Return the full page on Ohm grammar patterns and pitfalls word for word.

**DOCUMENT PASSAGE:**
--- --- ---
Skip to main content

Patterns and Pitfalls

Grammars

Dealing with greedy matching

In Ohm, like other PEG-based tools, the repetition operators * and + are greedy, meaning they always consume as much input as possible. This is different than the way that * works in regular expressions. For example, the regular expression /^a*a/ will successfully match 'aaa', whereas in Ohm, the equivalent parsing expression "a"* "a" can never match any input.

You can use negative lookahead (~) to prevent a repetition from matching too many characters. E.g., the following rule will match all but the last 'a' in a string:

allButLastA = (~("a" end) "a")*

The expression "a" end means "match an 'a' at the end of the input", and ~("a" end) "a" means "match an 'a' only if it is not the last 'a' at the end of the input".

For a more realistic example, see the next section on delimited strings.

Delimited strings

A common use for negative lookahead is implementing delimited strings and comments. For example, to support JavaScript-style multiline strings delimited by `:

stringDelimiter = "`"
string = stringDelimiter (~stringDelimiter any)* stringDelimiter

The expression ~stringDelimiter any means "match any character not matched by stringDelimiter".

Supporting comments

In most languages, comments are treated as a form of whitespace. Ohm has implicit space skipping (see Syntactic vs. Lexical rules), which is controlled by the space rule. To add comments to your language, you first need to define a comment rule. Here's an example of C-style (/*/*/-delimited) comments:

comment = "/*" (~"*/" any)* "*/"
--- --- ---
[Chart analysis data]
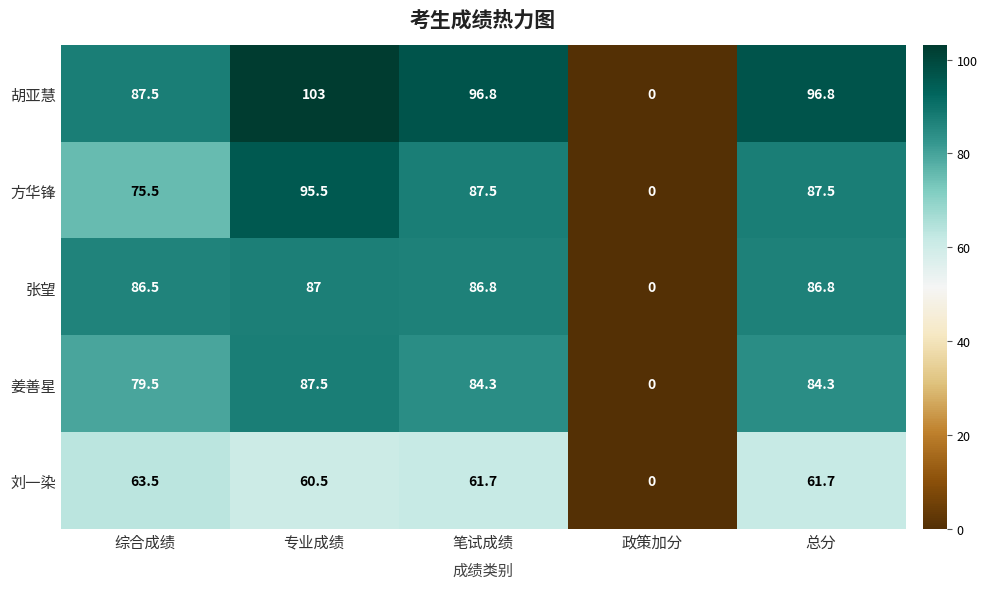

What value does the 张望 series have at 笔试成绩?

86.8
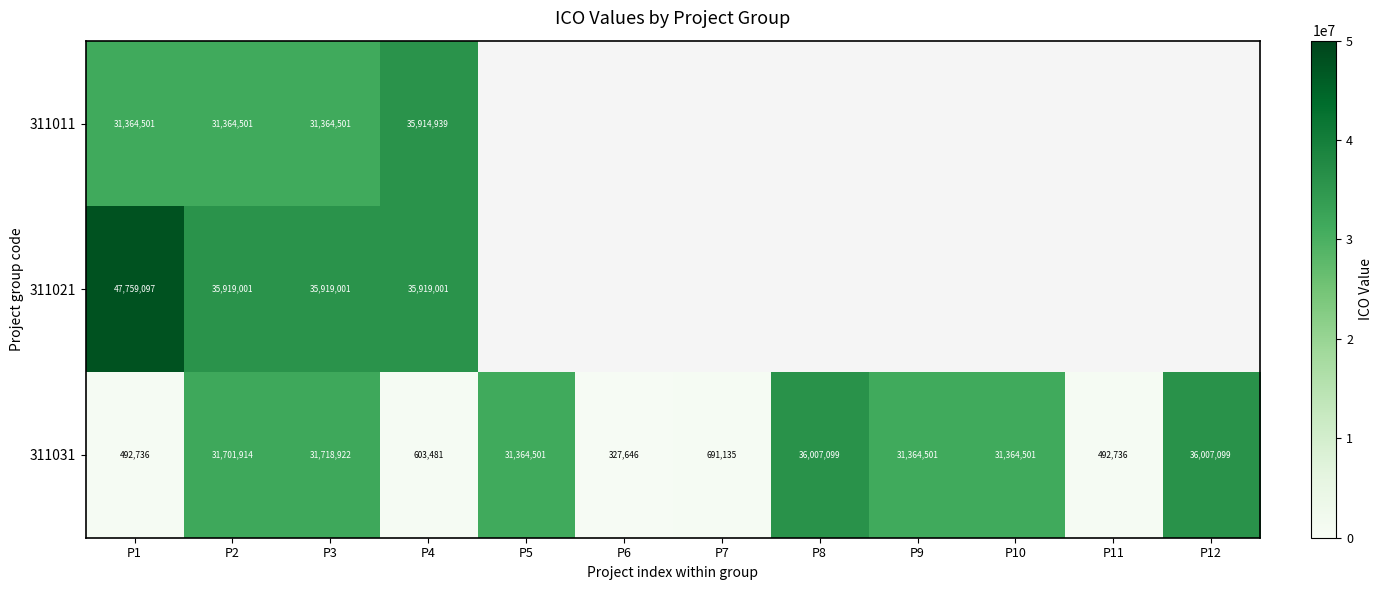

Count the number of data series in this chart.

3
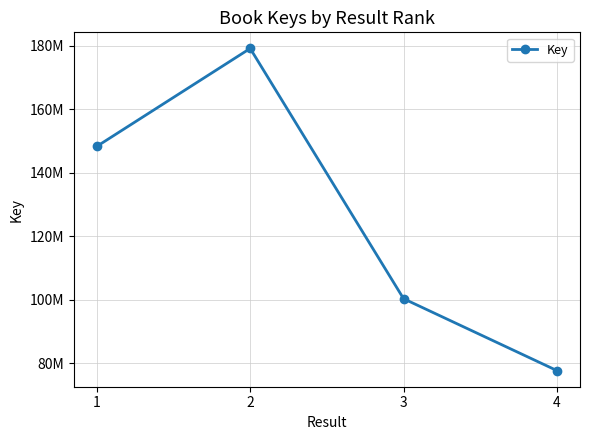

Does the chart have visible grid lines?

Yes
--- --- ---
**RESPONSE AREA:**
Skip to main content

Patterns and Pitfalls

Grammars

Dealing with greedy matching

In Ohm, like other PEG-based tools, the repetition operators * and + are greedy, meaning they always consume as much input as possible. This is different than the way that * works in regular expressions. For example, the regular expression /^a*a/ will successfully match 'aaa', whereas in Ohm, the equivalent parsing expression "a"* "a" can never match any input.

You can use negative lookahead (~) to prevent a repetition from matching too many characters. E.g., the following rule will match all but the last 'a' in a string:

allButLastA = (~("a" end) "a")*

The expression "a" end means "match an 'a' at the end of the input", and ~("a" end) "a" means "match an 'a' only if it is not the last 'a' at the end of the input".

For a more realistic example, see the next section on delimited strings.

Delimited strings

A common use for negative lookahead is implementing delimited strings and comments. For example, to support JavaScript-style multiline strings delimited by `:

stringDelimiter = "`"
string = stringDelimiter (~stringDelimiter any)* stringDelimiter

The expression ~stringDelimiter any means "match any character not matched by stringDelimiter".

Supporting comments

In most languages, comments are treated as a form of whitespace. Ohm has implicit space skipping (see Syntactic vs. Lexical rules), which is controlled by the space rule. To add comments to your language, you first need to define a comment rule. Here's an example of C-style (/*/*/-delimited) comments:

comment = "/*" (~"*/" any)* "*/"